Наш закон в этом отношении составляет некоторое исключение. Правда, и он уступил требованиям справедливости: наш закон смотрит на запальчивое убийство, как на такое преступление, которое наказывается слабее; этот род убийства рассматривается как преступление низшего порядка. Но эта разница не выражена в такой существенной форме, как это сделано в других странах. У нас запальчивых убийц приводят сюда, рассматривают вопрос об их участи при вашем участии, а вы, господа присяжные заседатели, уже по опыту знаете, что вас призывают на дела самые важные: где одни коронные судьи затрудняются разрешить вопрос о виновности, там законодатель призывает на помощь голос общественной совести.
Объяснить подобного рода аномалию в нашем уголовном процессе очень легко: наше Уложение отстало от нашего процесса. В то время как мы пользуемся теперь судом самой последней выработки, судом, который может поспорить с судебными учреждениями стран более культурных, наше Уложение на несколько лет старее.
Но старость не везде достойна уважения.

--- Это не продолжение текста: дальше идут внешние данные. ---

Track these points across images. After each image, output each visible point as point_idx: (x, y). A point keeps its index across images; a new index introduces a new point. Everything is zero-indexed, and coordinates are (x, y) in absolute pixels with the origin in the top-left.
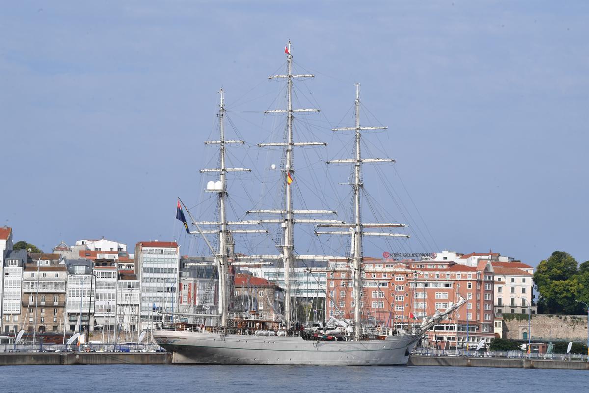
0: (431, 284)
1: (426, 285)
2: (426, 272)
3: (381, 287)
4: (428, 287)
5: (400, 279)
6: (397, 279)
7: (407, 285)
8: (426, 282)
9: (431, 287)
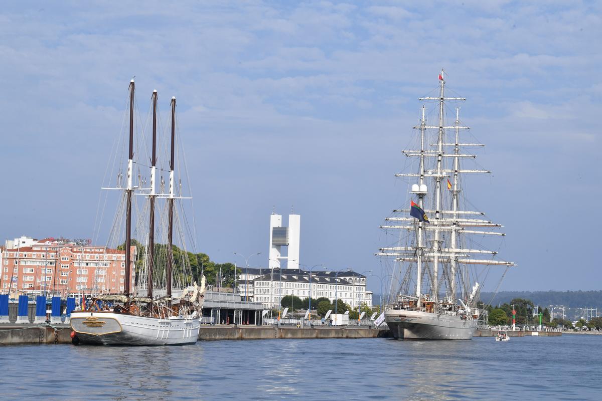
0: (92, 264)
1: (87, 264)
2: (88, 254)
3: (49, 265)
4: (89, 266)
5: (65, 259)
6: (63, 259)
7: (71, 264)
8: (88, 262)
9: (92, 265)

В нашем Уложении еще осталось много такого, что не подходит к требованиям науки и нуждается в усиленной работе серьезной мысли. Наше Уложение написано в то время, когда о новых судебных учреждениях не было и помину, когда судебный процесс составлял канцелярское производство, от которого общество было совершенно удалено; когда судебные дела решались руками слишком не подготовленными, когда, по русской пословице, работа делалась топором там, где нужен искусный резец. В то время учение такого рода, которое бы различало убийство умышленное и запальчивое, умело бы отнести данное, деяние к той или другой категории, – такое учение казалось не под силу, – не под силу тем, кто редактировал Уложение и творил суд и расправу.
Вот почему законодатель дал несколько более общую форму понятию о запальчивом убийстве и не обособил это преступление такими резкими признаками, по которым оно существенно отличалось бы от преступлений тяжких. Вот почему разрешение вопроса о том, к какой категории отнести то или другое деяние, передано суду с участием представителей общественной совести.

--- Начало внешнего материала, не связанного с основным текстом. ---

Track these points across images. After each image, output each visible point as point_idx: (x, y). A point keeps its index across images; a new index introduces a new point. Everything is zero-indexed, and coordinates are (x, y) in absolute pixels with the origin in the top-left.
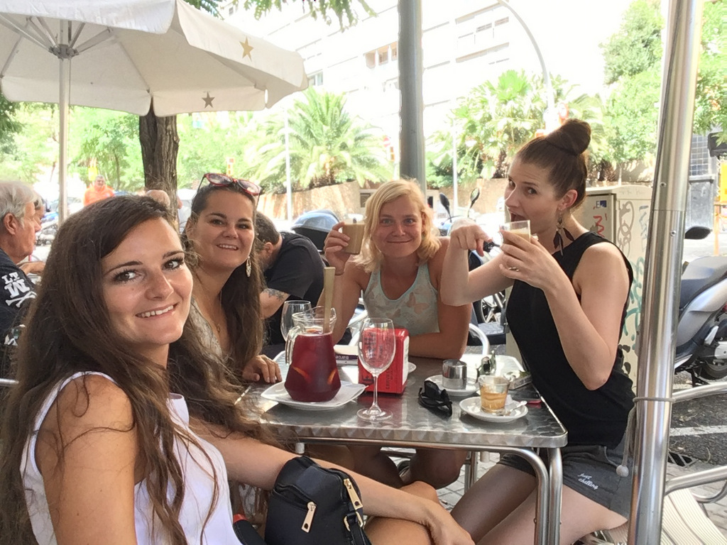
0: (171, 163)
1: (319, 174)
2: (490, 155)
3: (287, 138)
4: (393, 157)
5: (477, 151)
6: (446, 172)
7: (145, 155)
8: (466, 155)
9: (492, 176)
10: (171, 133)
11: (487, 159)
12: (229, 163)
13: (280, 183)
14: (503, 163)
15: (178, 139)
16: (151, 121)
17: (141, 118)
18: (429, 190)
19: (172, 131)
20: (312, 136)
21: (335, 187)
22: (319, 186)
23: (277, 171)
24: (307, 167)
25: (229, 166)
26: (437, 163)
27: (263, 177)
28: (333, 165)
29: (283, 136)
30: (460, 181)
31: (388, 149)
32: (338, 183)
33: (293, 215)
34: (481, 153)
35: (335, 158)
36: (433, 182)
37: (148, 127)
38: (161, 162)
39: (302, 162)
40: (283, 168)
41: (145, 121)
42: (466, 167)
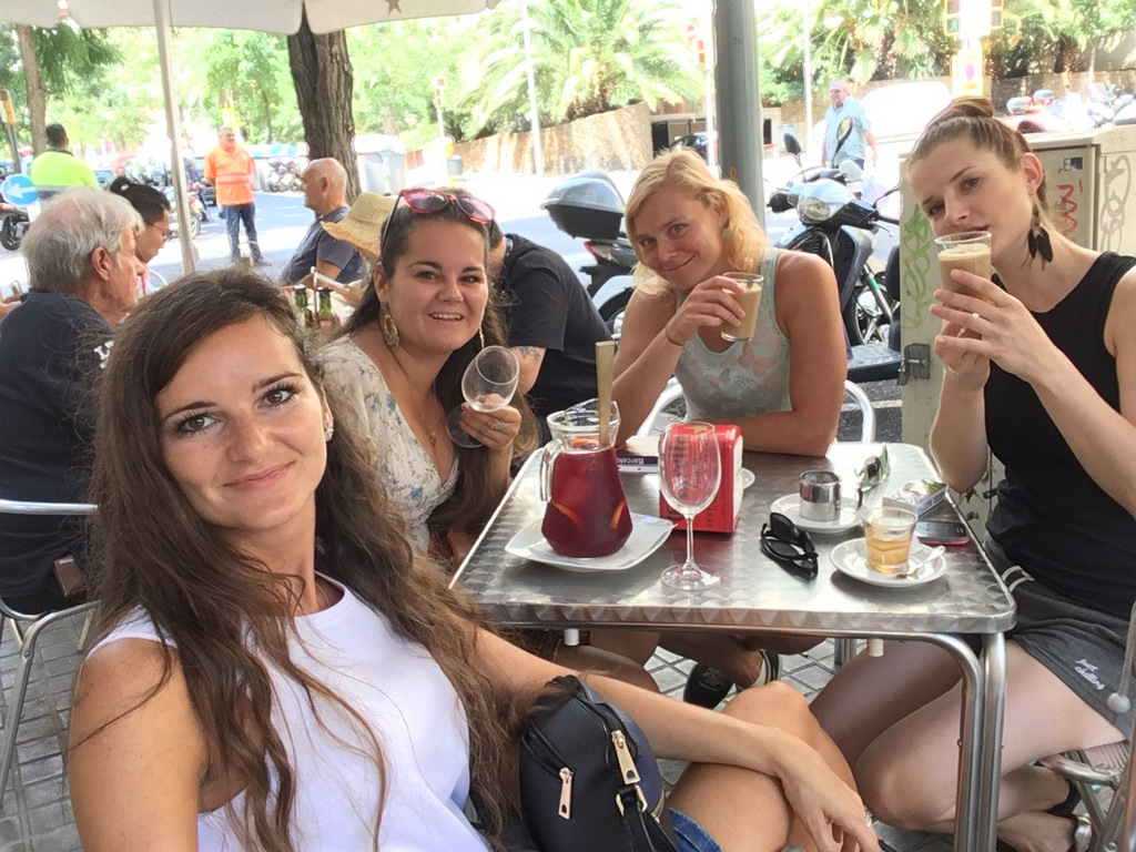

Но ввиду строгости закона, ввиду важности преступления, называемого убийством в запальчивости, недостаточно было бы остановиться только на том, не подходит ли настоящее деяние к этой категории: это противоречило бы и тем данным, которые дало нам судебное следствие.
Вот почему я должен сказать, что одним спором о том, к какому из двух видов убийств относится настоящее деяние, я не могу ограничиться: задача моя не будет выполнена, обязанности мои будут нарушены. Я должен идти далее, и сам законодатель дает мне для этого средство.
Законодатель знает еще случай убийства, – это случай, когда от моих насильственных действий последовала чья-либо смерть, и хотя в моем намерении и не было мысли нанести ее. Здесь законодатель принимает во внимание, что все-таки моя рука была причиной смерти, убийства человека, хотя мысль и не шла за этим. Такое деяние законодатель рассматривает более снисходительно, и раз признают, что, причиняя смерть, преступник не имел умысла, законодатель рассматривает это деяние как менее наказуемое, более терпимое, причем рассуждает так: здесь рука была в несогласии с головой.
Но так как за грех, который совершила рука, за неимением возможности наказать преступную руку, пощадить голову и душу, наказывают человека в целой его личности, а не какой-либо отдельный член организма, то поневоле приходится рассматривать это деяние как более слабое, которое является продуктом лишь одной руки, без всякого участия головы.
Вот третья форма преследования со стороны законодателя за деяния, производящие насильственную смерть.
Тем не менее, законодатель не мог остановиться и на этом. Правда, с большой трудностью, с большой борьбой шаг за шагом уступая требованиям науки и опыта, законодатель должен был признать, что совершаются убийства нередко в таком состоянии, когда суду человеческому нет места, когда обвинению нет основания. Это – убийства, совершаемые в таком состоянии человеческого духа, когда воля и разум оставляют человека.